• Work task A
From the event staffing agency guide, list each common mistake it names.

• Provided text
Founder and Shareholder Agreements for Event Staffing Agencies in New Zealand

Alex Solo
byAlex Solo11 min read

If you are building an event staffing agency with a co-founder, the risky part often starts well before the first major client booking. One founder assumes profits will be split equally forever, another expects to make the hiring decisions, and nobody writes down what happens if one person stops contributing during festival season or wants to leave with key client contacts. For event staffing businesses, those gaps can turn into expensive disputes fast.

Common mistakes include relying on a verbal understanding, treating a 50/50 split as a substitute for proper decision-making rules, and ignoring what happens when one founder brings in the clients while another manages recruitment and operations. This guide explains how founder and shareholder agreements work in New Zealand, why they matter for event staffing agencies in particular, what legal issues to check before you sign, and the mistakes that catch founders out most often.

• Given data
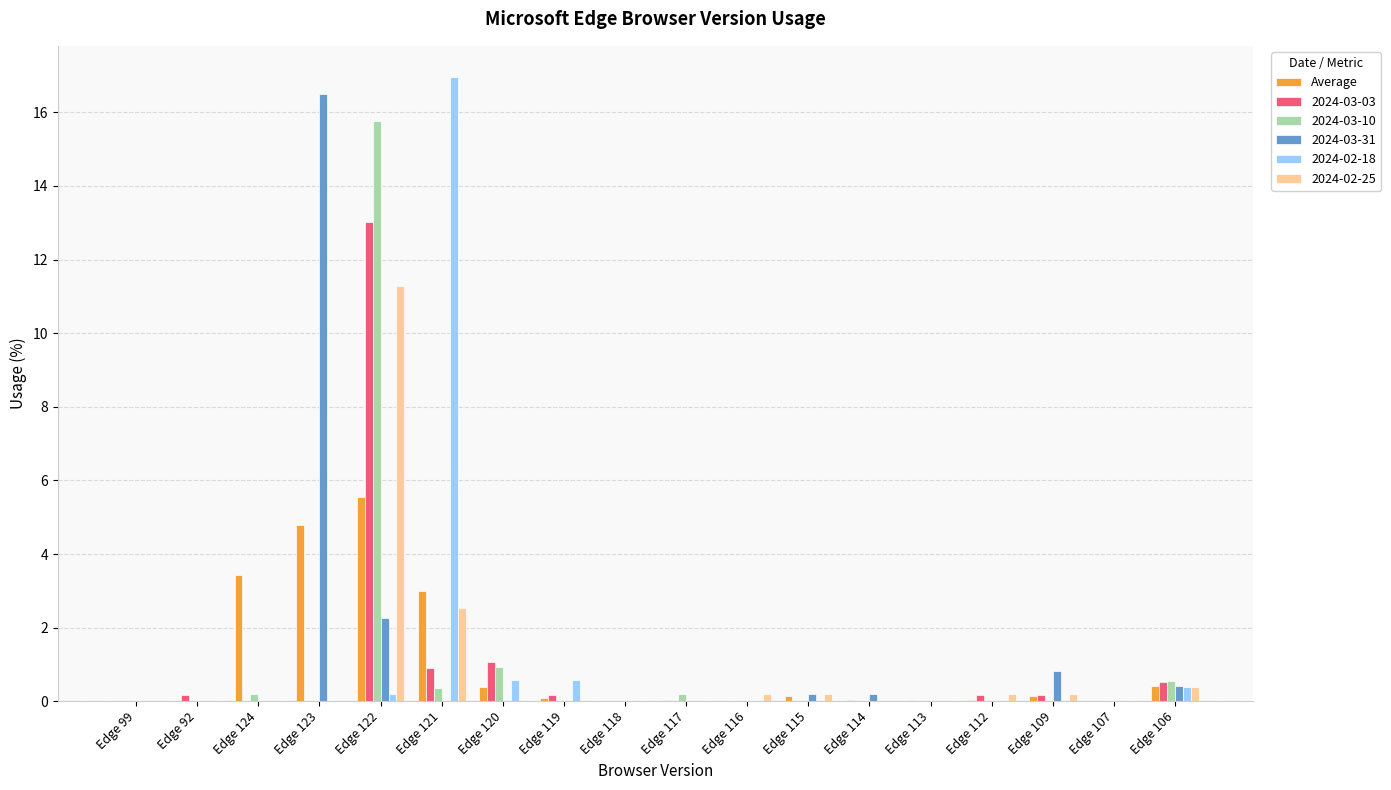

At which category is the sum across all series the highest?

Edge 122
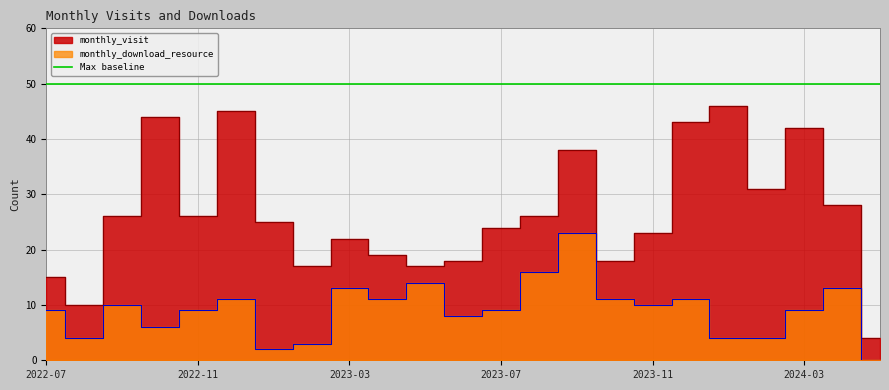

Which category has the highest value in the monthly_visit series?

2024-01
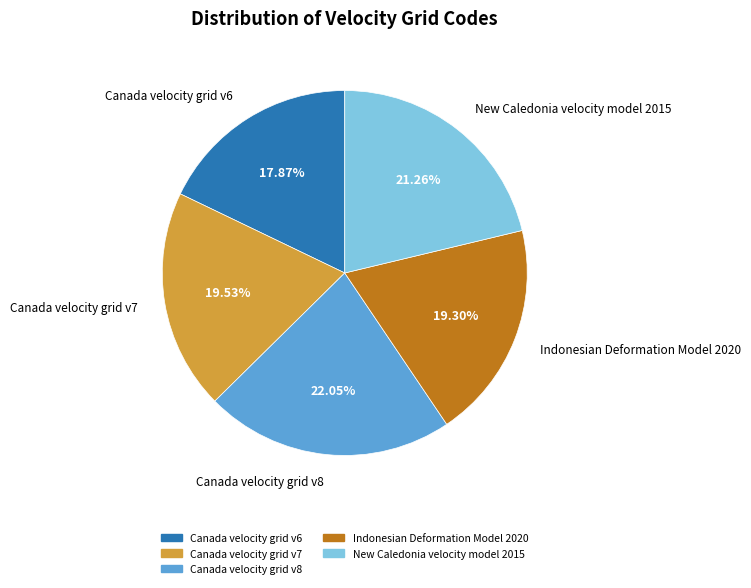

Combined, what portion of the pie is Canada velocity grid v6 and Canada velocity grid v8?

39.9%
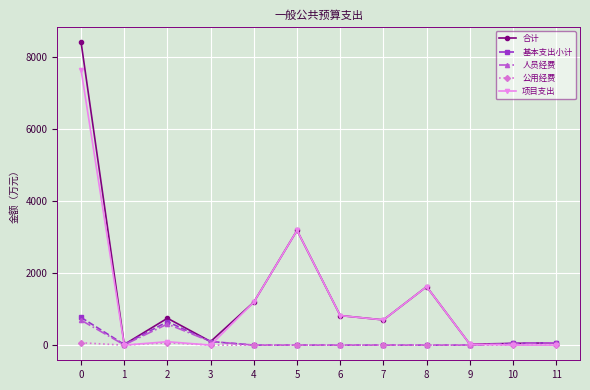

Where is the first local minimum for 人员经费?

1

==

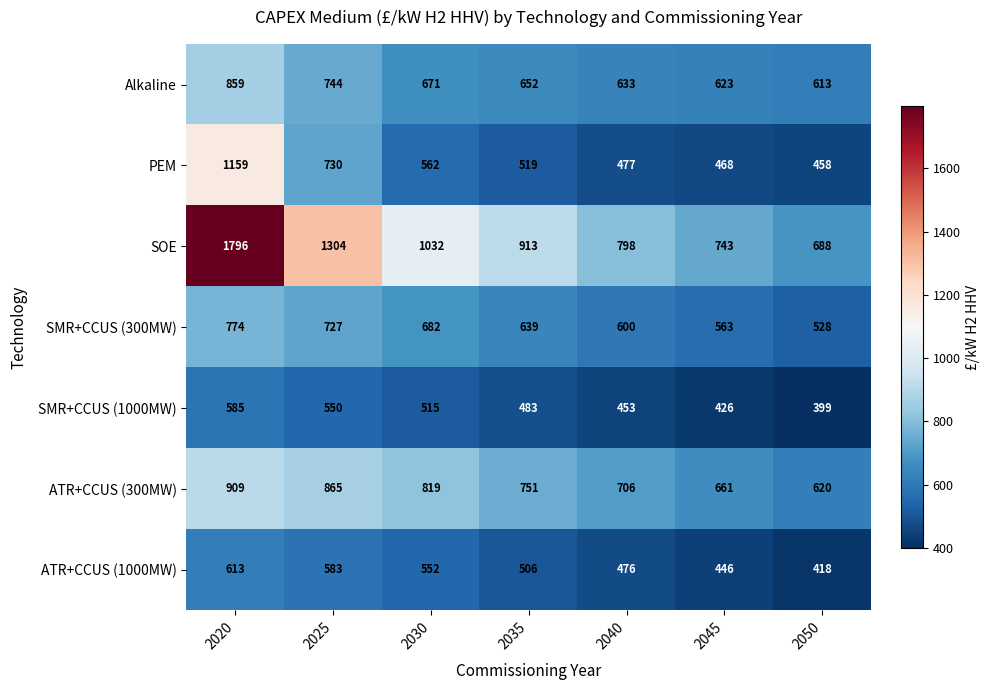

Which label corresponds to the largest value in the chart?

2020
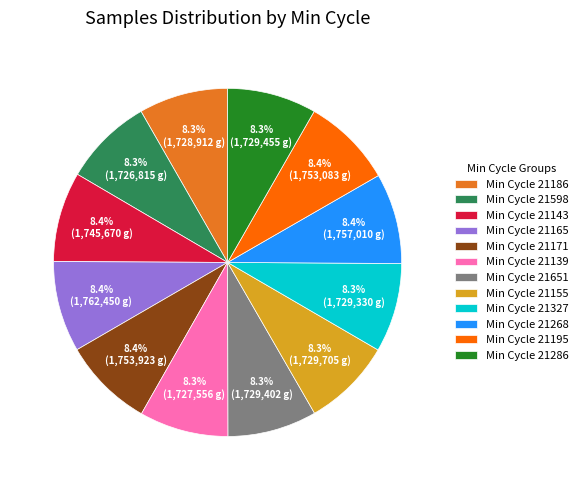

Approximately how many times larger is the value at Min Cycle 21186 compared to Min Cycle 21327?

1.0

* * *

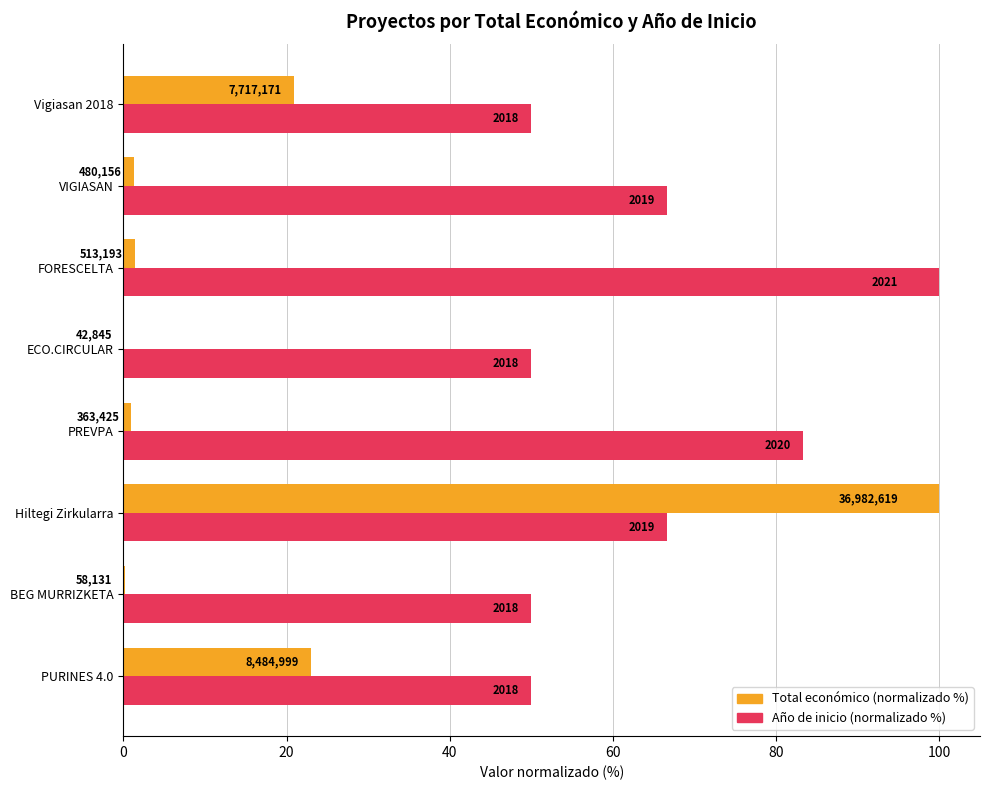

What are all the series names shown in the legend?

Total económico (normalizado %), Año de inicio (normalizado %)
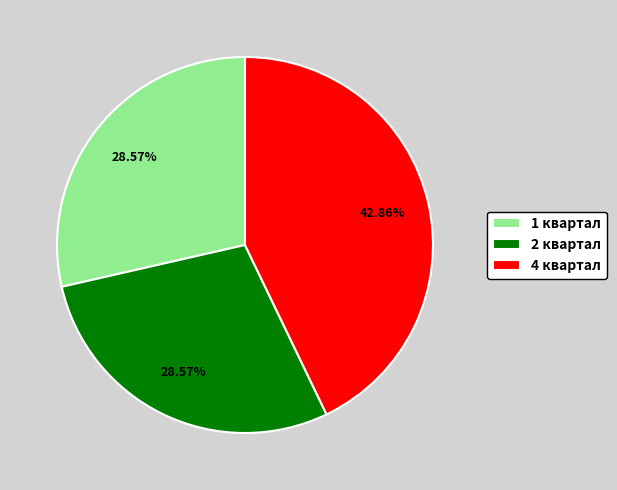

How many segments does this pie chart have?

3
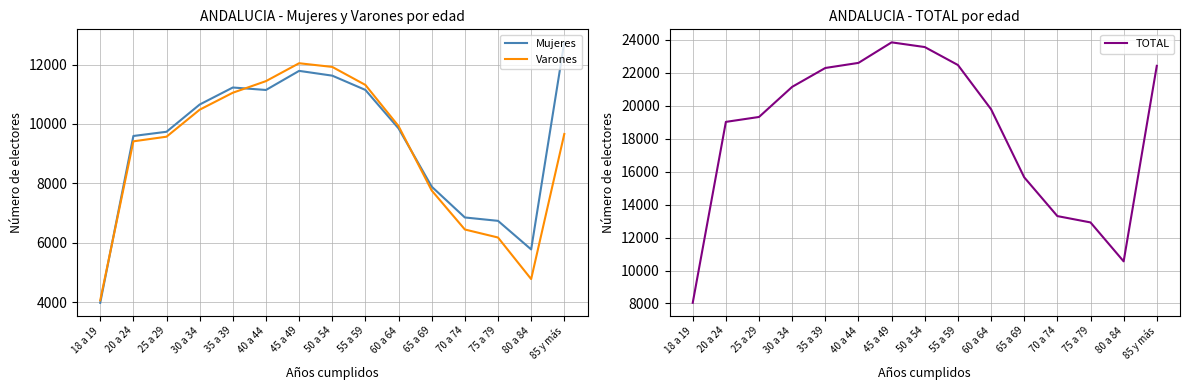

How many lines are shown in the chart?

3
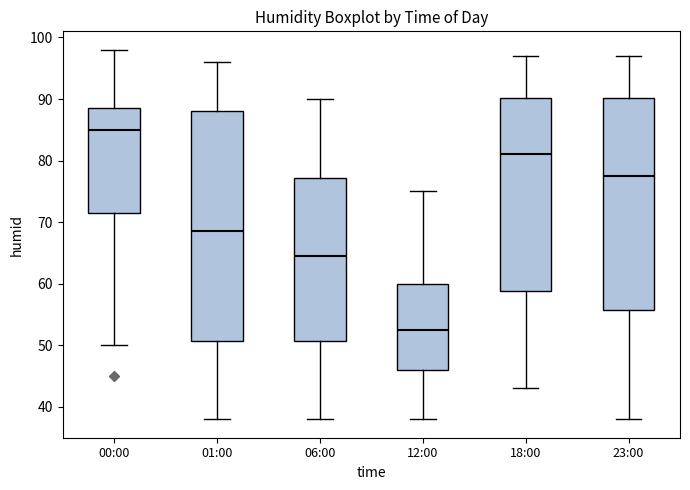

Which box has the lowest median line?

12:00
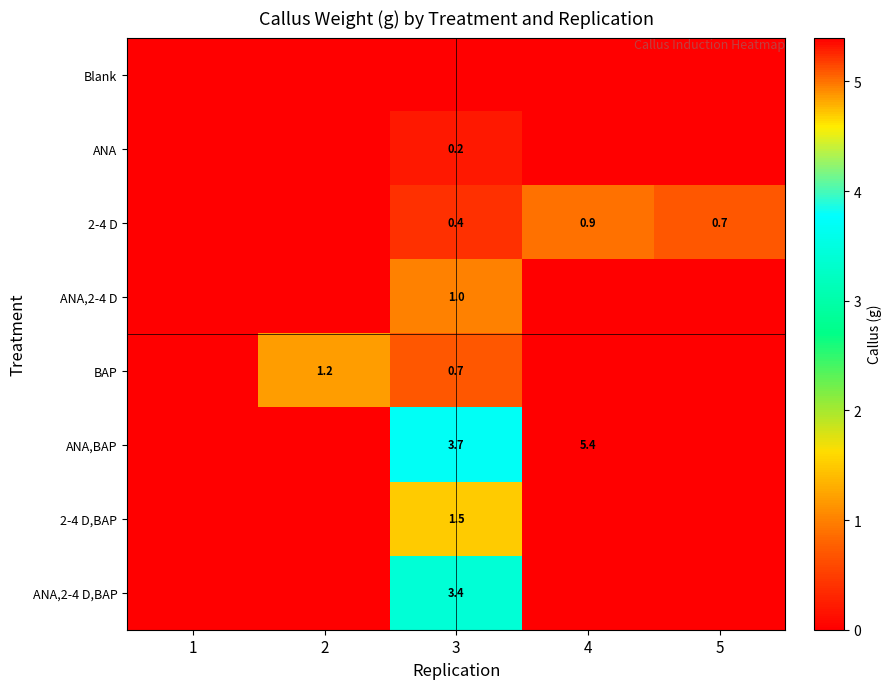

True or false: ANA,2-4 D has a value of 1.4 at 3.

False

• Work task B
In the listing, echo every line from the line with "At which category" up to and including the line with "Where is the first local minimum for 人员经费?". Omit the pictures.

• Written reply A
- Relying on a verbal understanding
- Treating a 50/50 split as a substitute for proper decision-making rules
- Ignoring what happens when one founder brings in the clients while another manages recruitment and operations

• Written reply B
At which category is the sum across all series the highest?

Edge 122

Which category has the highest value in the monthly_visit series?

2024-01

Combined, what portion of the pie is Canada velocity grid v6 and Canada velocity grid v8?

39.9%

Where is the first local minimum for 人员经费?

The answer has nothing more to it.